Information given

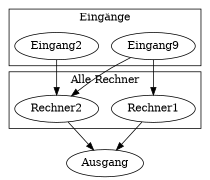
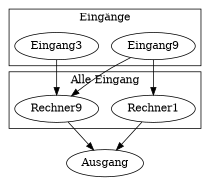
  digraph {
    n1 [label=Eingang9]
-   Eingang2
+   Eingang2 [label=Eingang3]
    Rechner1
-   Rechner2
+   Rechner2 [label=Rechner9]
    Ausgang
    subgraph cluster_1 {
      label="Eingänge"
      n1
      Eingang2
    }
    subgraph cluster_2 {
-     label="Alle Rechner"
+     label="Alle Eingang"
      Rechner1
      Rechner2
    }
    n1 -> Rechner1
    n1 -> Rechner2
    Eingang2 -> Rechner2
    Rechner1 -> Ausgang
    Rechner2 -> Ausgang
  }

Given task
Reproduce verbatim every line of the entries above, omitting the pictures.

The completed task
  digraph {
    n1 [label=Eingang9]
-   Eingang2
+   Eingang2 [label=Eingang3]
    Rechner1
-   Rechner2
+   Rechner2 [label=Rechner9]
    Ausgang
    subgraph cluster_1 {
      label="Eingänge"
      n1
      Eingang2
    }
    subgraph cluster_2 {
-     label="Alle Rechner"
+     label="Alle Eingang"
      Rechner1
      Rechner2
    }
    n1 -> Rechner1
    n1 -> Rechner2
    Eingang2 -> Rechner2
    Rechner1 -> Ausgang
    Rechner2 -> Ausgang
  }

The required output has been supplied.